### Work required
From the line containing "KLADE JEAN CLAVER" to the last line of the records, please reproduce every line exactly and nothing more.

Saved data entries
======
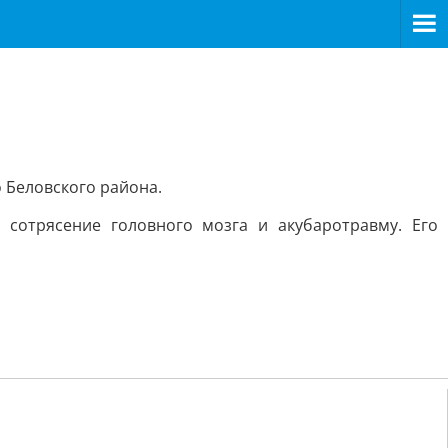
 Беловского района.
 сотрясение головного мозга и акубаротравму. Его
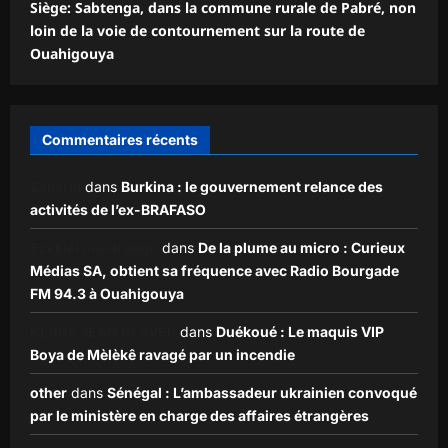
Siège: Sabtenga, dans la commune rurale de Pabré, non
loin de la voie de contournement sur la route de
Ouahigouya
Commentaires récents
Zakaria
dans
Burkina : le gouvernement relance des
activités de l’ex-BRAFASO
Ezekiel ouédraogo
dans
De la plume au micro : Curieux
Médias SA, obtient sa fréquence avec Radio Bourgade
FM 94.3 à Ouahigouya
KLADE JEAN CLAVER
dans
Duékoué : Le maquis VIP
Boya de Mèlèkê ravagé par un incendie
other
dans
Sénégal : L’ambassadeur ukrainien convoqué
par le ministère en charge des affaires étrangères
======
### Your solution
KLADE JEAN CLAVER
dans
Duékoué : Le maquis VIP
Boya de Mèlèkê ravagé par un incendie
other
dans
Sénégal : L’ambassadeur ukrainien convoqué
par le ministère en charge des affaires étrangères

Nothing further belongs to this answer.